It’s time again for the International Hotel Investment Forum. Just one year ago, the headlines from this conference were: “'Confidently gloomy' at IHIF” and “Despite downturn, companies eye global reach.”
And it seems as though similar sentiment will reign again. There is uplifting talk of development leading into IHIF, but financing, performance and euro zone woes linger.
Deloitte reports today that based on data from STR Global, European hotel demand has experienced an upturn since October 2009, before pushing into positive territory in December 2009—up 4.2 percent. Results for January 2010 also show a 3.3-percent increase in the region against January 2009. Deloitte cautioned against a robust rebound, however.
“London is leading European hotels out of the recession,” said Alex Kyriakidis, global managing partner of Tourism Hospitality & Leisure at Deloitte. “Hoteliers there have been able to push up average room rates since November 2009 and could possibly achieve double-digit (revenue-per-available-room) growth this year.”
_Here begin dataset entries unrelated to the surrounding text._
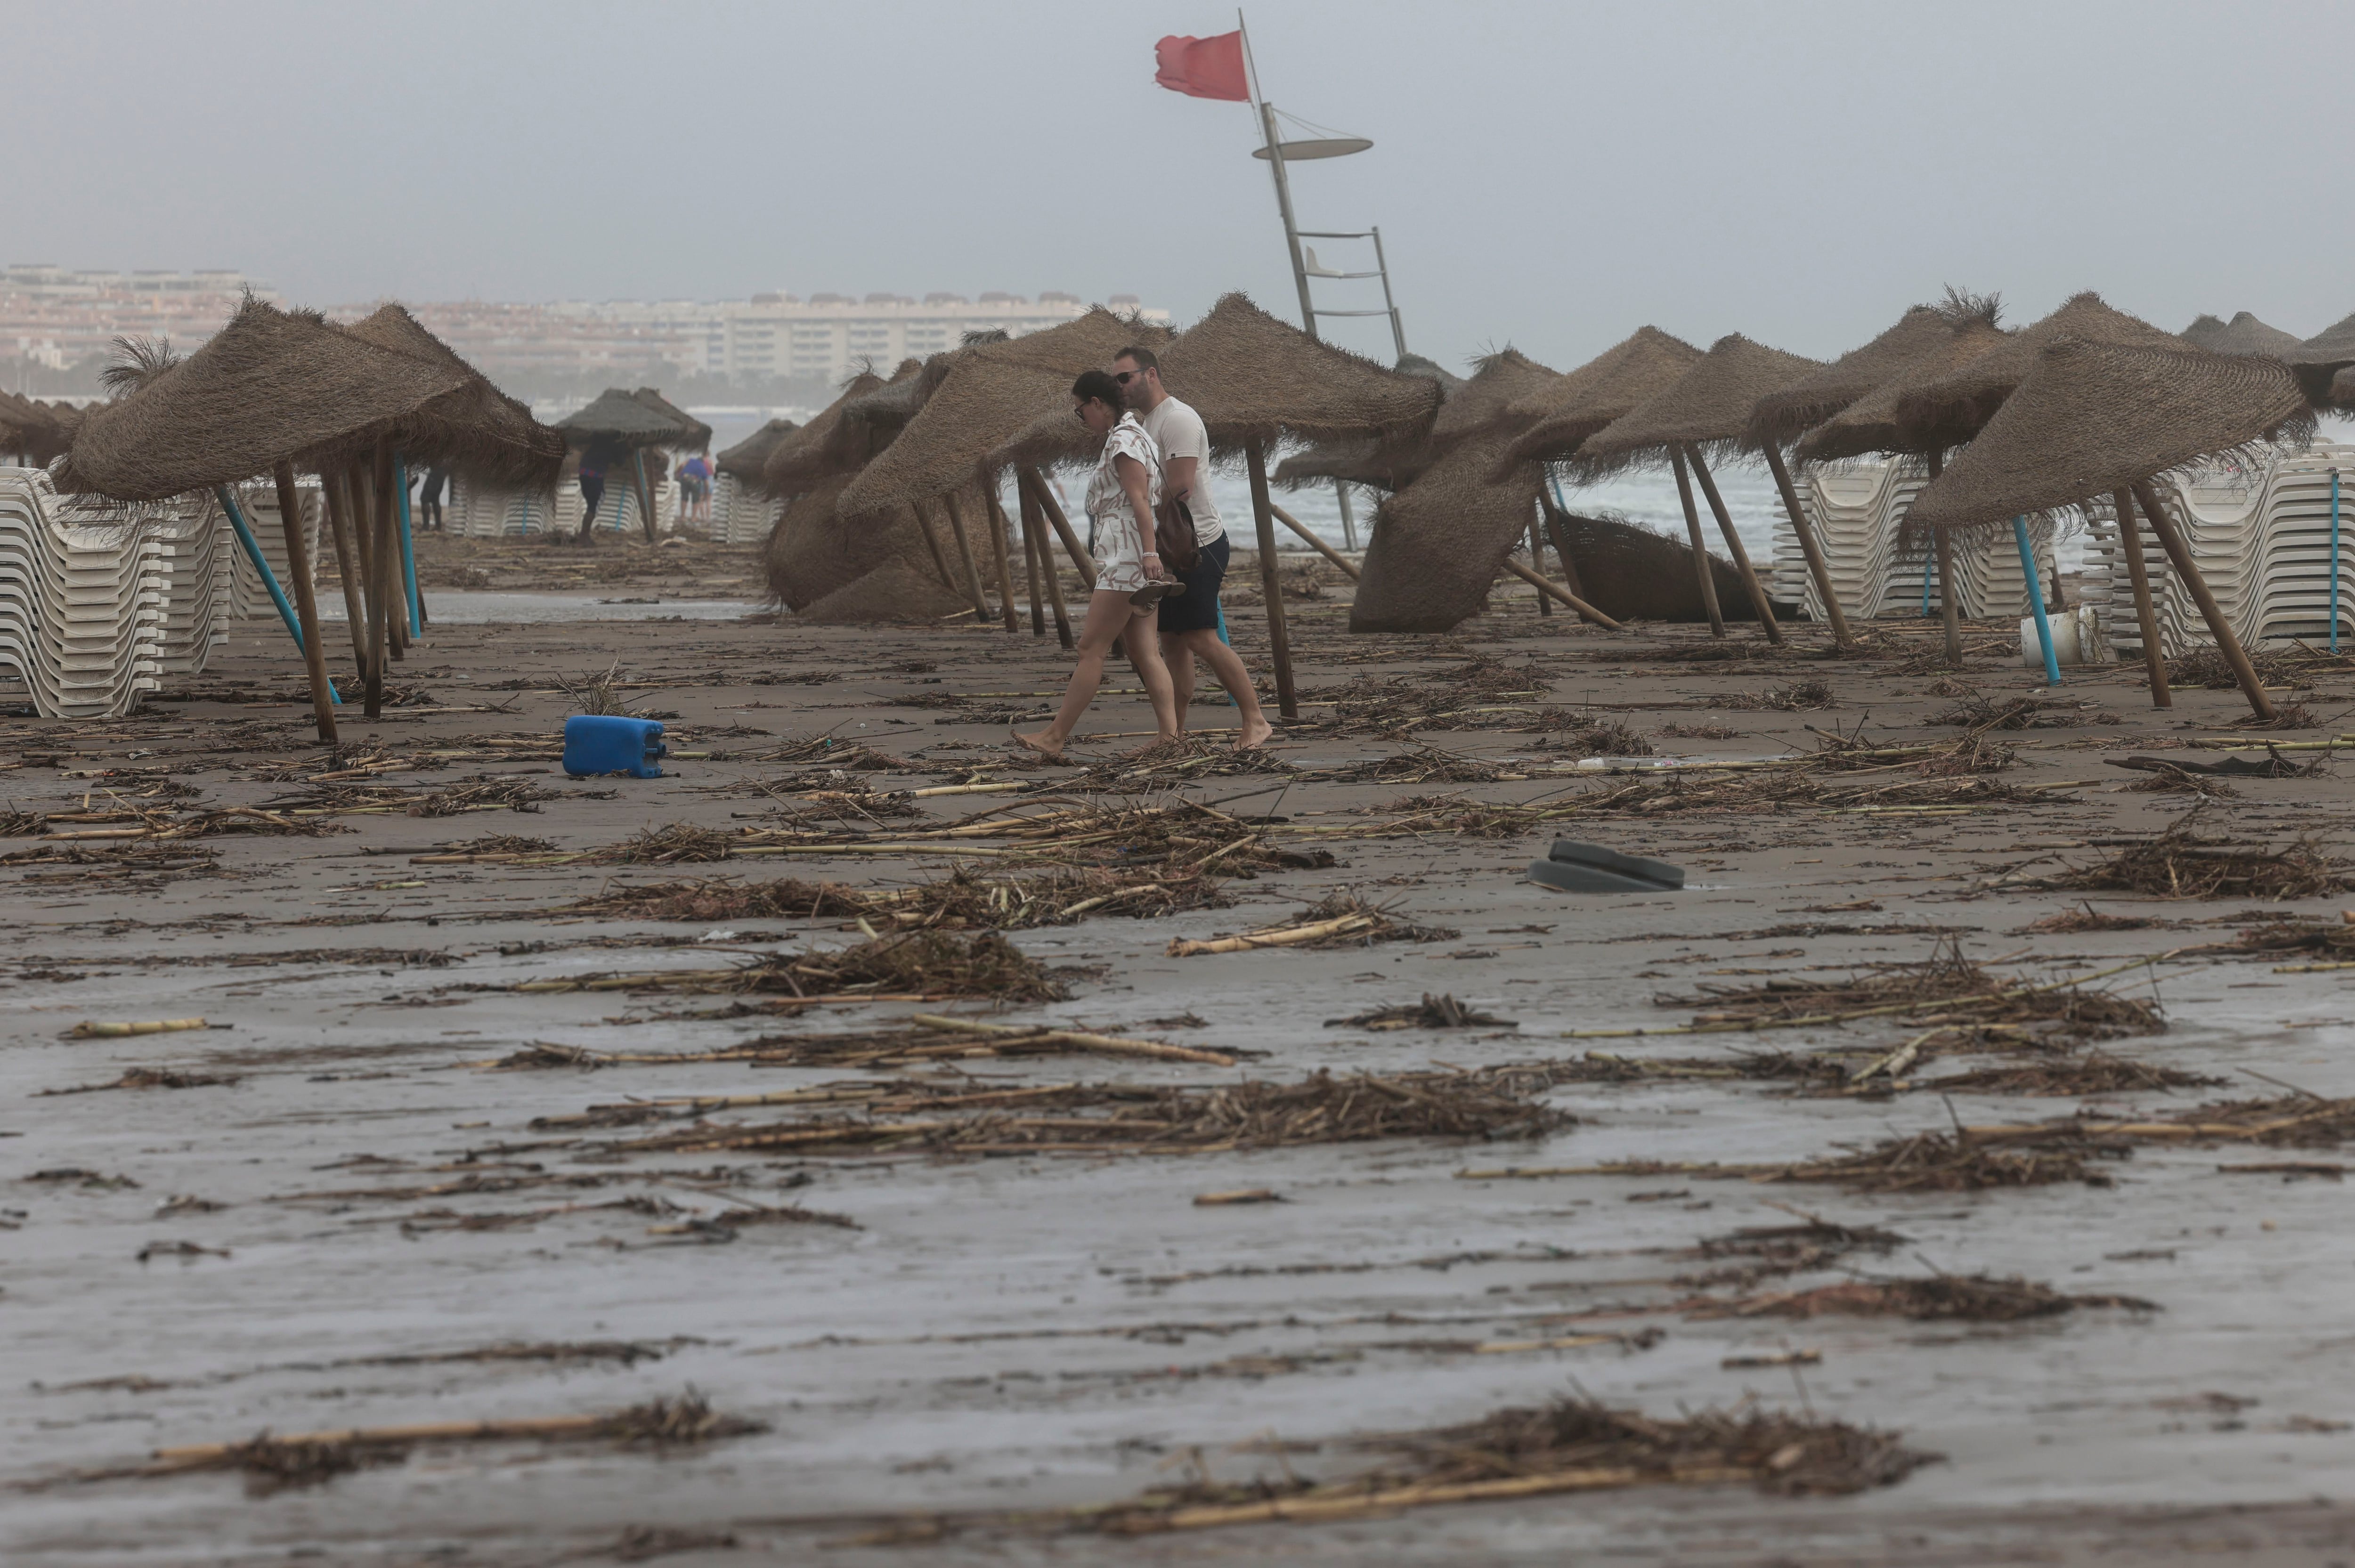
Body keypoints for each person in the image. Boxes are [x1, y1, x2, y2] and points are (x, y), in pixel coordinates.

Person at [1014, 370, 1182, 760]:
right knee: (1145, 651)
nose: (1081, 420)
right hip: (1133, 555)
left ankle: (1055, 736)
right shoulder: (1136, 433)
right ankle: (1171, 737)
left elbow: (1140, 500)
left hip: (1127, 558)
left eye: (1080, 412)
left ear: (1096, 404)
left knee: (1091, 648)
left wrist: (1149, 554)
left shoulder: (1123, 440)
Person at [1114, 344, 1274, 749]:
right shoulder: (1145, 422)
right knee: (1171, 642)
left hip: (1196, 544)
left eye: (1125, 377)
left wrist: (1143, 516)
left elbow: (1181, 486)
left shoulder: (1179, 419)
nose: (1121, 386)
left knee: (1202, 637)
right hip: (1169, 548)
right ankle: (1174, 734)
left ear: (1151, 375)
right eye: (1116, 380)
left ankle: (1256, 721)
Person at [575, 442, 613, 542]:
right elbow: (620, 461)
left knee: (590, 504)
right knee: (593, 506)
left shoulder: (597, 439)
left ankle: (584, 534)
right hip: (595, 476)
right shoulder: (615, 445)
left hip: (583, 473)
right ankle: (584, 535)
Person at [417, 463, 449, 531]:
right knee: (435, 499)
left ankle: (426, 526)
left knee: (425, 499)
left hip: (437, 470)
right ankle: (438, 526)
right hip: (442, 472)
Recent STR Global numbers indicate Berlin reported the largest average daily rate increase for January 2010, up 8.1 percent to €82.11 (US$112.37), followed by London with a 7.2-percent increase to €125.60 (US$171.89).
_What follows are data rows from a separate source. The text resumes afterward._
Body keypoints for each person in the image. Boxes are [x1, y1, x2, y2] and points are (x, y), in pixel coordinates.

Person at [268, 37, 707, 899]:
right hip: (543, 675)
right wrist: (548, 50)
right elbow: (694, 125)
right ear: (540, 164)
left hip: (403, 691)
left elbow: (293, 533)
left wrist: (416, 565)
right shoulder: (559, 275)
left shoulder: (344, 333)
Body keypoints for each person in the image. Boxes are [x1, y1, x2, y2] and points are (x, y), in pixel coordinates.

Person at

Tel Aviv, Israel, experienced the largest occupancy increase, rising 47.9 percent to 62.2 percent. Four other markets reported occupancy increases of more than 10 percent: Frankfurt (+14.6 percent to 58.4 percent); Moscow (+11.6 percent to 43.3 percent); Athens, Greece (+10.6 percent to 42.3 percent); and Milan (+10.4 percent to 51.9 percent).
After an abysmal transaction volume of £6 billion (US$9.1 billion) in 2008, 2009 took the hotel investment community into an “age of austerity,” according to Elke Geieregger, senior associate at HVS London, speaking on the release of The HVS European Hotel Transactions 2009 report. European hotel investment activity fell further—by around 50 percent to just more than £3 billion (US$4.5 billion) in 2009.
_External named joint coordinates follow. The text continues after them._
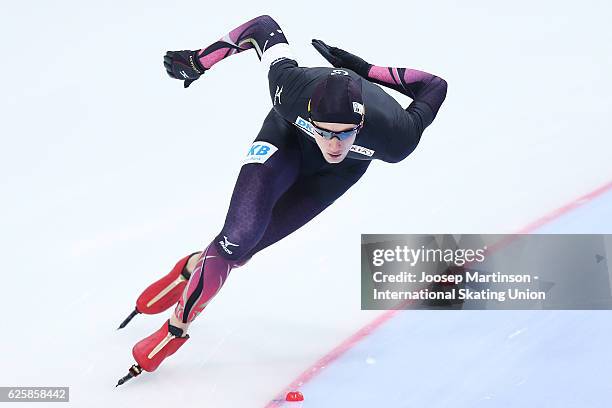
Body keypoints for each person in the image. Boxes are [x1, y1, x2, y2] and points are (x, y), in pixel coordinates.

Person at [116, 14, 447, 383]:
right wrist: (198, 60)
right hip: (285, 141)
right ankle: (175, 331)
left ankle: (192, 267)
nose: (334, 144)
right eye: (325, 131)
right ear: (309, 115)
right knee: (237, 237)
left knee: (240, 252)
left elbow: (434, 85)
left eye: (346, 133)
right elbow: (262, 27)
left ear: (362, 124)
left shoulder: (395, 136)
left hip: (333, 177)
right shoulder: (291, 86)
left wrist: (366, 69)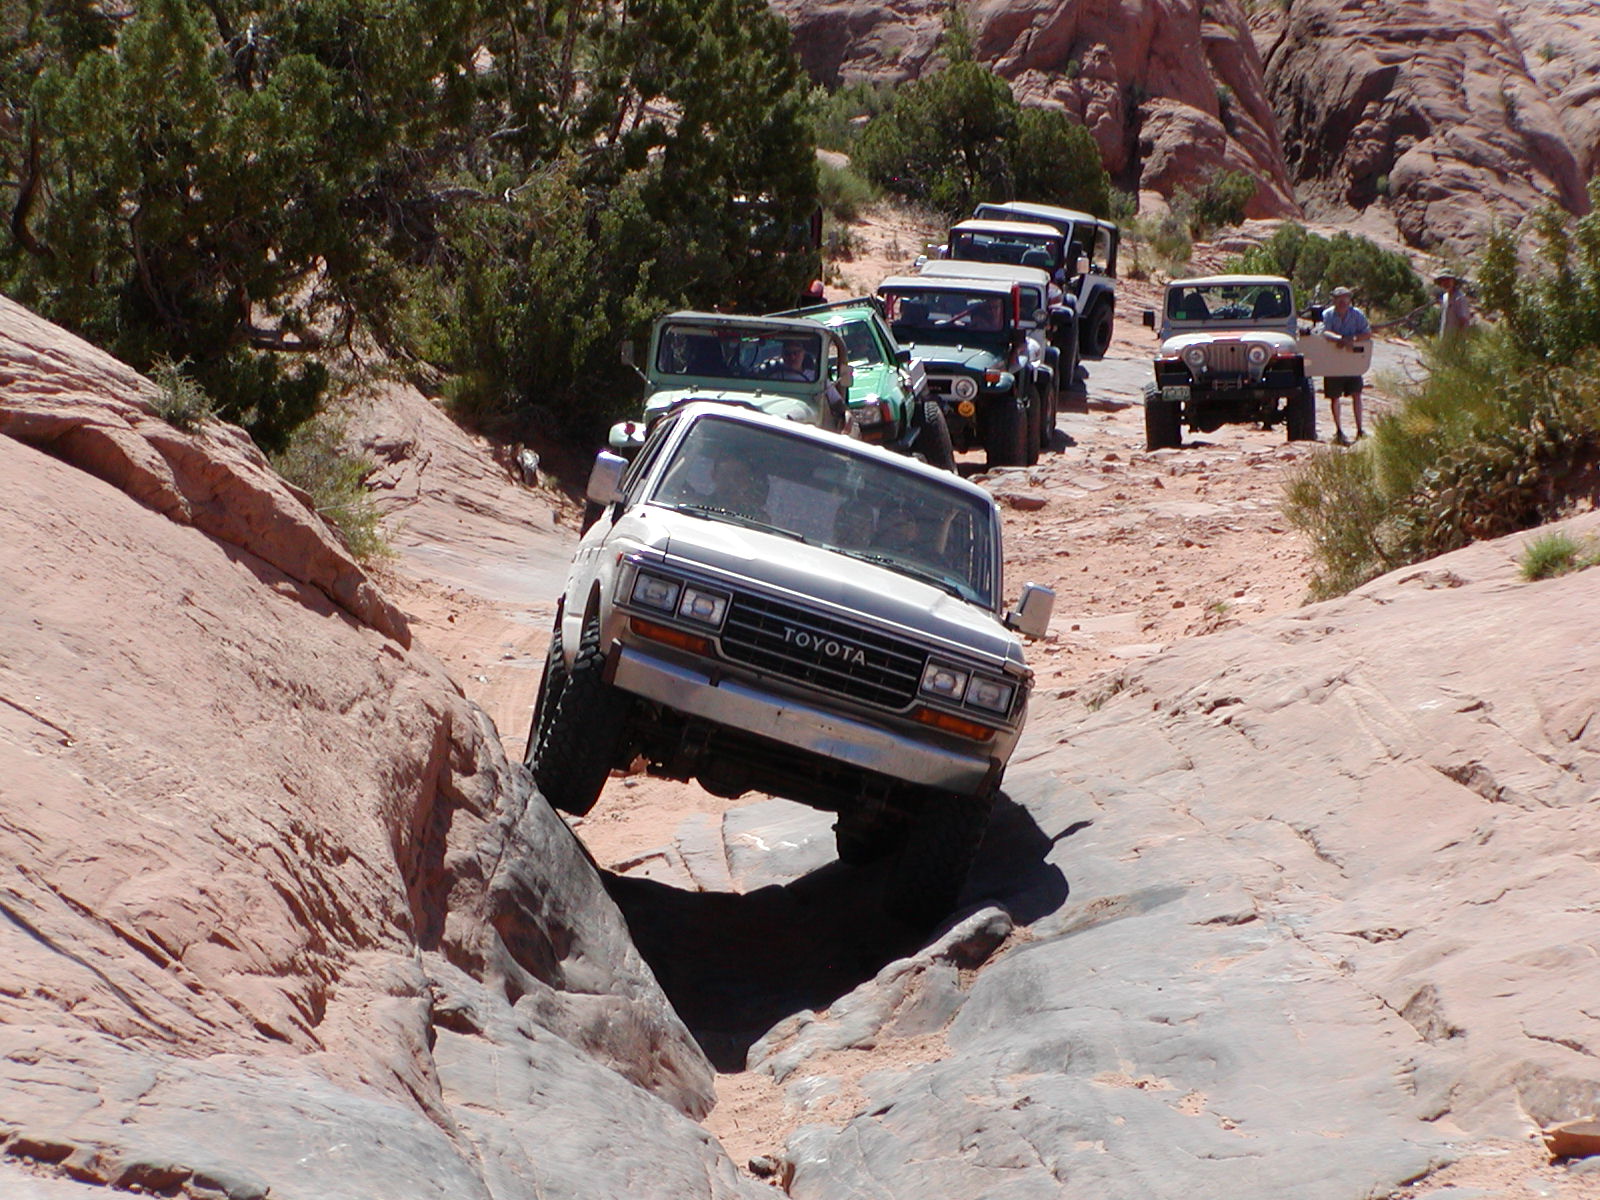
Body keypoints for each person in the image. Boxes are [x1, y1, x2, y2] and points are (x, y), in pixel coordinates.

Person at [1320, 286, 1372, 444]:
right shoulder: (1328, 314)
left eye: (1346, 298)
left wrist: (1353, 339)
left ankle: (1359, 429)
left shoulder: (1357, 314)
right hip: (1333, 362)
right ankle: (1339, 431)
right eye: (1339, 298)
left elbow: (1367, 333)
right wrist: (1341, 339)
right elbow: (1325, 332)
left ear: (1350, 300)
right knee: (1334, 397)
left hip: (1352, 362)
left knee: (1356, 394)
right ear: (1334, 299)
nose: (1343, 301)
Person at [1436, 270, 1472, 341]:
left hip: (1455, 341)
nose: (1446, 283)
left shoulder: (1460, 298)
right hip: (1444, 339)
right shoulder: (1445, 297)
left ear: (1454, 282)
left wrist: (1461, 340)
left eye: (1448, 280)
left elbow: (1464, 321)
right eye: (1443, 280)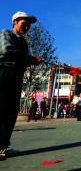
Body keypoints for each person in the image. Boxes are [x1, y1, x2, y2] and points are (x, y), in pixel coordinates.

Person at [0, 11, 43, 161]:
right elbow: (6, 50)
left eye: (28, 26)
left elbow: (23, 60)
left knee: (12, 112)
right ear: (14, 22)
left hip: (17, 76)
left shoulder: (24, 43)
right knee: (3, 109)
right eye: (23, 24)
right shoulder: (6, 33)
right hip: (4, 72)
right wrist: (30, 58)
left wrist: (33, 61)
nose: (26, 27)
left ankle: (3, 147)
“In general, the European transaction market is expected to remain under immense pressure for another 12 months or so, until confidence in hotel trading performance is restored, sellers start pricing their assets in line with market value, and banks send sustained signals of support for the hotel sector,” said Saurabh Chawla, associate director at HVS. “Our expectation is that hotel investments in 2010 will, at the very least, fare better than they did in 2009, with a more meaningful upturn occurring in 2011.”
Interestingly, the Irish Times reported last week that a £16-billion portfolio of loans will be transferred to Ireland’s National Asset Management Agency. Among the assets are three prominent London hotels: the Berkeley, Claridges and the Connaught, which are owned by Derek Quinlan's Maybourne Hotel Group, and five well-known Irish hotels: the Shelbourne, the K-Club and the Ritz-Carlton hotel in Wicklow; and the Radisson and G Hotel in Galway.
Later reports indicate NAMA will end up owning the debts and possibly the deeds of approximately 100 to 200 hotels by the time five covered institutions have transferred more than €80 billion (US$109.5 billion) worth of land and development-related loans to it.
Many are anxious to see how NAMA proceeds as a hotel owner. Will it close the hotels? Sell them? Employ a third-party operator in the meantime?
While these facts and figures already paint a picture of European hotel’s 2010 and beyond, the events this week should shed more light on the industry’s well being.
Today Ernst & Young is expected to release its annual “Global Hospitality Insights: Top thoughts for 2010.”
The report discusses some of the key issues that will be affecting the hotel sector in 2010, including difficulties in valuing hotel assets, frozen debt markets, fair value and consolidation, the status of acquisitions, IPOs, luxury accommodation and restructuring.